_About this exercise:_
Look for the word "KiCad" in the records, and copy each line where it appears.

(Electronic design files)
*** Begin section ***

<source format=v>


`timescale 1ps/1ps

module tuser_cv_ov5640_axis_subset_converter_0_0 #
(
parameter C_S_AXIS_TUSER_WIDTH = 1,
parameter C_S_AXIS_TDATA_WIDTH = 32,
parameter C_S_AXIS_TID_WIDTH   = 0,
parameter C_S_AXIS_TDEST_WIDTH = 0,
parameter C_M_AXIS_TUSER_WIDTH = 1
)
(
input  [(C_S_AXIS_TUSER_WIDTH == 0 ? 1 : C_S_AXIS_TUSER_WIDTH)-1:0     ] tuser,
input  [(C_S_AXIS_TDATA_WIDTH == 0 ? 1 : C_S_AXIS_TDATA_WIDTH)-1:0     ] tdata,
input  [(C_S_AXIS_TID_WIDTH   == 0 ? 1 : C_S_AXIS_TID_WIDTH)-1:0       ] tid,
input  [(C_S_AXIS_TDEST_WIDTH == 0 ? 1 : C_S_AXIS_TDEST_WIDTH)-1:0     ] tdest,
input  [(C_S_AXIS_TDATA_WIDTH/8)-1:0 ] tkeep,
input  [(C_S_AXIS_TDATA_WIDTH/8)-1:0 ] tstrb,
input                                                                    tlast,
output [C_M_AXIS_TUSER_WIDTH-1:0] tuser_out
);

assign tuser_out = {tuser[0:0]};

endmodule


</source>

*** End section ***
*** Begin section ***

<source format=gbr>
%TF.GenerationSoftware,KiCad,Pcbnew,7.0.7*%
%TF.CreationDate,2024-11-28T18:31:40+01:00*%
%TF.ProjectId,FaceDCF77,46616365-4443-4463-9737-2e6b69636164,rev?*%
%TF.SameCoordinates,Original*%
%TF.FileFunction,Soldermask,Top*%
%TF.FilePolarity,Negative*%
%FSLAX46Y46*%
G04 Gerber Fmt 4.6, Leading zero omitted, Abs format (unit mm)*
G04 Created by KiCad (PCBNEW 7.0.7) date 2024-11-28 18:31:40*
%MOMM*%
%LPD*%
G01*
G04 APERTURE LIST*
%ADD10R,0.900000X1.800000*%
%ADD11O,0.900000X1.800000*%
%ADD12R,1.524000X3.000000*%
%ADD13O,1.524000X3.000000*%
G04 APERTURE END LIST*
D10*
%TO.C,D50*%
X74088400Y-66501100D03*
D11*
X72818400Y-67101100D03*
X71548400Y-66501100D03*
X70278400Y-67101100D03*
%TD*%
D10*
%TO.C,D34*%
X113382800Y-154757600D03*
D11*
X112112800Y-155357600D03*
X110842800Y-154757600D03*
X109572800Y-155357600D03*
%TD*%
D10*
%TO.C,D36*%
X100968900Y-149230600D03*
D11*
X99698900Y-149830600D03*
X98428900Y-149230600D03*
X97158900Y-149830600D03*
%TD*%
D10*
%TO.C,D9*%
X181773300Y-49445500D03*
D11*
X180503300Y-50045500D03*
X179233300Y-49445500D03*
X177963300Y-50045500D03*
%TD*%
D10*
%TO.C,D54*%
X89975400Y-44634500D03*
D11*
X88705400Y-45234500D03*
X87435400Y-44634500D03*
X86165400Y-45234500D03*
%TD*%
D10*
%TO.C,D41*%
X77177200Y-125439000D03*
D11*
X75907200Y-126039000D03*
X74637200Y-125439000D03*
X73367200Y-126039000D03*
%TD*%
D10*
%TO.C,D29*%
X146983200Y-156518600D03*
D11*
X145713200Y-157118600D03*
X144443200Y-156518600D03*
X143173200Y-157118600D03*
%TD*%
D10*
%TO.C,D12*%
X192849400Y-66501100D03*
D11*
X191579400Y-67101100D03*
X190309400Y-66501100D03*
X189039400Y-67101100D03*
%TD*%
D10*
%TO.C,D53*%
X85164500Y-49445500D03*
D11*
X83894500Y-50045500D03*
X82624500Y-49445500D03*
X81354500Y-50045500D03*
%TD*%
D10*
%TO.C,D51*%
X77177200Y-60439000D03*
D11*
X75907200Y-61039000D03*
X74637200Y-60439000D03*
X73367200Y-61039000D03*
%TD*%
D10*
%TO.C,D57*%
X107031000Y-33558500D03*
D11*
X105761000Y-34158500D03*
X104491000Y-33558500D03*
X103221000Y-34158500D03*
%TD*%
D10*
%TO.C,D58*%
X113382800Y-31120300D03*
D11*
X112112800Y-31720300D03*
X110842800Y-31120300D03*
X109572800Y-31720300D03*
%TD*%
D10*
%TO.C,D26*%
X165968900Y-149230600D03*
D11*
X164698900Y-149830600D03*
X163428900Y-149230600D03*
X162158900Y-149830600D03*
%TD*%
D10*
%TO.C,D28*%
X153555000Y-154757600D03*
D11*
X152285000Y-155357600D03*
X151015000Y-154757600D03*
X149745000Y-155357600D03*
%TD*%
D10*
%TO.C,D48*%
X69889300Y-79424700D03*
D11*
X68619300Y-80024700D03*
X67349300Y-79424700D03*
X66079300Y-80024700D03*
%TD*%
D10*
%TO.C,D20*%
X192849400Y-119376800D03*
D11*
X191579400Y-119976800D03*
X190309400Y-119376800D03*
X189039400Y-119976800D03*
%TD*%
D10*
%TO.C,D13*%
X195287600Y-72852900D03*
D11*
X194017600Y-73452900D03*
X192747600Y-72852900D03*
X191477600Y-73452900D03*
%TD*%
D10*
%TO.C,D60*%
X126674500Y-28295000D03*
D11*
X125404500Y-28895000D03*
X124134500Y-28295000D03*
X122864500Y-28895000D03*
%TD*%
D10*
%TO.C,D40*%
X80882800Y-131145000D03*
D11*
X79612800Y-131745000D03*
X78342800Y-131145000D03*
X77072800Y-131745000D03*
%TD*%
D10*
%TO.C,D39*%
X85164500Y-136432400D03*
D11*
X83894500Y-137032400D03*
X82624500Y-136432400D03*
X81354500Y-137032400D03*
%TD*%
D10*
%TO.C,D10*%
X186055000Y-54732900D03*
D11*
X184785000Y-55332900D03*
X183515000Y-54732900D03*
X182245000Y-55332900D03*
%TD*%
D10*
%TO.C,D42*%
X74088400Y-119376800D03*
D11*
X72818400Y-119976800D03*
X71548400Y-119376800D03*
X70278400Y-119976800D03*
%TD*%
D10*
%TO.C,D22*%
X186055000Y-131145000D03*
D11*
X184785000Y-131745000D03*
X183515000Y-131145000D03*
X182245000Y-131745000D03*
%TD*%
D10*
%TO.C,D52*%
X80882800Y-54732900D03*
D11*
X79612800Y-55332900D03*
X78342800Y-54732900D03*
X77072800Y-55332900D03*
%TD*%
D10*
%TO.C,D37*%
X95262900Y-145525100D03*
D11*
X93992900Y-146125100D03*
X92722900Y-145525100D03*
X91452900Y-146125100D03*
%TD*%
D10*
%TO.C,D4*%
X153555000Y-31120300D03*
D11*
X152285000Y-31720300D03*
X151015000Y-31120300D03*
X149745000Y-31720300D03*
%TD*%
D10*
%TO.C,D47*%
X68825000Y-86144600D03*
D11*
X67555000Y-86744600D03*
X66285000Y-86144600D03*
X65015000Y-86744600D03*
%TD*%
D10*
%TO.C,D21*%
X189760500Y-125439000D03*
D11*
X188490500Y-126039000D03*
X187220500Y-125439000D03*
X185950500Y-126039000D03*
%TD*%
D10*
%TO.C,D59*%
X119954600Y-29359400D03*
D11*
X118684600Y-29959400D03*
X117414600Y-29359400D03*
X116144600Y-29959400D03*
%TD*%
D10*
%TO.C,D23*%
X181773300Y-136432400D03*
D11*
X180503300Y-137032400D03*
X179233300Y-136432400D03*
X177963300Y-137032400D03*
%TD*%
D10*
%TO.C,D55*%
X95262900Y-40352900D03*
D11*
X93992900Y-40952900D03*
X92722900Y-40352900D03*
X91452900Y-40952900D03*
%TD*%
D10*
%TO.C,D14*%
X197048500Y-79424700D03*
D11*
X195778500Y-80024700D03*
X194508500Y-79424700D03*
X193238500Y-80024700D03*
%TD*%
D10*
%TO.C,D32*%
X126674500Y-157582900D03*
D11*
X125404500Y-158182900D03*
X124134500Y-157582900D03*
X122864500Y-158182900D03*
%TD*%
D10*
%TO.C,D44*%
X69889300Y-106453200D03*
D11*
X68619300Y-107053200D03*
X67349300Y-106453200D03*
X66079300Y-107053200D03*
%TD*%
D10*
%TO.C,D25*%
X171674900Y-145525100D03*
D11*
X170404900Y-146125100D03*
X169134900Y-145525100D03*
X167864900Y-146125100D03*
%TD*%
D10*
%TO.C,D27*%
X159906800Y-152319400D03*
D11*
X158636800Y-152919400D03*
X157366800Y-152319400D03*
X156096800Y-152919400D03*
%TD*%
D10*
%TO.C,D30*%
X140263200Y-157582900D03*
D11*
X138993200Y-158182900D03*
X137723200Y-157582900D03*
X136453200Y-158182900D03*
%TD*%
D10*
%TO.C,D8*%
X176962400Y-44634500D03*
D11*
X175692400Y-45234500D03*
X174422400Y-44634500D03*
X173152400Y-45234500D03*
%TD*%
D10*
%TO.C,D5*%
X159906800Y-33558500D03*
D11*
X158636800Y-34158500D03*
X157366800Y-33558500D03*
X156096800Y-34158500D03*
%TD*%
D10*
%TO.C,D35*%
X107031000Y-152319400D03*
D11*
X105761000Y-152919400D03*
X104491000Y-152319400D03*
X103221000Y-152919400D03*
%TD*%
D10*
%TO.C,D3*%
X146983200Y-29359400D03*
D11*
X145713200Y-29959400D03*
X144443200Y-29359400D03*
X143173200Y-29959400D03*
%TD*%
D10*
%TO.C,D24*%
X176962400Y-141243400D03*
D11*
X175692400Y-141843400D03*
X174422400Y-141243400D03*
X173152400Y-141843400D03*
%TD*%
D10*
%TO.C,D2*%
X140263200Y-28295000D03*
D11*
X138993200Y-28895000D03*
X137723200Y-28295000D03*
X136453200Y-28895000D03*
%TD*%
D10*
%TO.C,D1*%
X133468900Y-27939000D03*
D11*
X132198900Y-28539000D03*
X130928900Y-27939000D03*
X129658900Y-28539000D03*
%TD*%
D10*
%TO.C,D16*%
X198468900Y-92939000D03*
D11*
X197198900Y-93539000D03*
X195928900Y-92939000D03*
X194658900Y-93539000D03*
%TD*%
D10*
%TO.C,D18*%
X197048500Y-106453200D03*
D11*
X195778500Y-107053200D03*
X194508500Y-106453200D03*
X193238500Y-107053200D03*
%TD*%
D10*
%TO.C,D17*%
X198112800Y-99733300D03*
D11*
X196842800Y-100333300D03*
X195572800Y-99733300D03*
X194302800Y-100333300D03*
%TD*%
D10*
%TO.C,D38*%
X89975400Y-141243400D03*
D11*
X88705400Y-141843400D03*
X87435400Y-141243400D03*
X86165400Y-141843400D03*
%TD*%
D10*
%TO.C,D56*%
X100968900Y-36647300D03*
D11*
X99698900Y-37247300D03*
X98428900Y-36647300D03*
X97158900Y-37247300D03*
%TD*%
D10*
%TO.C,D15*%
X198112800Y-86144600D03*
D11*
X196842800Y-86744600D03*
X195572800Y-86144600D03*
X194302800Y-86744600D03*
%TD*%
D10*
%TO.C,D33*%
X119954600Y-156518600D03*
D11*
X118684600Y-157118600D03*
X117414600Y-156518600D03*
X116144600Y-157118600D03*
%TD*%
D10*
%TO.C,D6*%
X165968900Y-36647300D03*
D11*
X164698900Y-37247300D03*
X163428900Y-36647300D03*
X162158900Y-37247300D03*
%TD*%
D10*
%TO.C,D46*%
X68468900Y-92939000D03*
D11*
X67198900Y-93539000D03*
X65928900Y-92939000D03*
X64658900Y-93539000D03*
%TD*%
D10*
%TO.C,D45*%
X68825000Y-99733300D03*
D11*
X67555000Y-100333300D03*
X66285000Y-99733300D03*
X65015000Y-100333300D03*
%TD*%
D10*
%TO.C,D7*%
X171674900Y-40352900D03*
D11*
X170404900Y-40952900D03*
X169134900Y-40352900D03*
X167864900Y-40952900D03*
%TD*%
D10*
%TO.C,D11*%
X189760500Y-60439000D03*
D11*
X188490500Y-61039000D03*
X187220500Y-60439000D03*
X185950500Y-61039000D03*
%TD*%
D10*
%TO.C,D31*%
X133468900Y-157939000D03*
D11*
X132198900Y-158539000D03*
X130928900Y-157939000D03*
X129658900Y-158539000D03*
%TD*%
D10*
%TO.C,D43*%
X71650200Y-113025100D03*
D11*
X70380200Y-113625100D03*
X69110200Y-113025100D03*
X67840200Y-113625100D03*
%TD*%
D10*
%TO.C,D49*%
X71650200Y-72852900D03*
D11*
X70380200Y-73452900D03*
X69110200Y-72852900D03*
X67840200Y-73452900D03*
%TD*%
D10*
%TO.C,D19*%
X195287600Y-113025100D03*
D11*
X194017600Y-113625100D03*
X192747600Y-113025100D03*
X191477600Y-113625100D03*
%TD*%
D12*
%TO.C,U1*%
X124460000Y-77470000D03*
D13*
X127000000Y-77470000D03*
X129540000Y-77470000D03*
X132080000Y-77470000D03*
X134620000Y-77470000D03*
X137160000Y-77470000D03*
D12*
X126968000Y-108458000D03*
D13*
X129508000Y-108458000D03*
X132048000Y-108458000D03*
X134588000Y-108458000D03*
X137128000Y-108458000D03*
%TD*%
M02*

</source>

*** End section ***

_Answer for this exercise:_
%TF.GenerationSoftware,KiCad,Pcbnew,7.0.7*%
G04 Created by KiCad (PCBNEW 7.0.7) date 2024-11-28 18:31:40*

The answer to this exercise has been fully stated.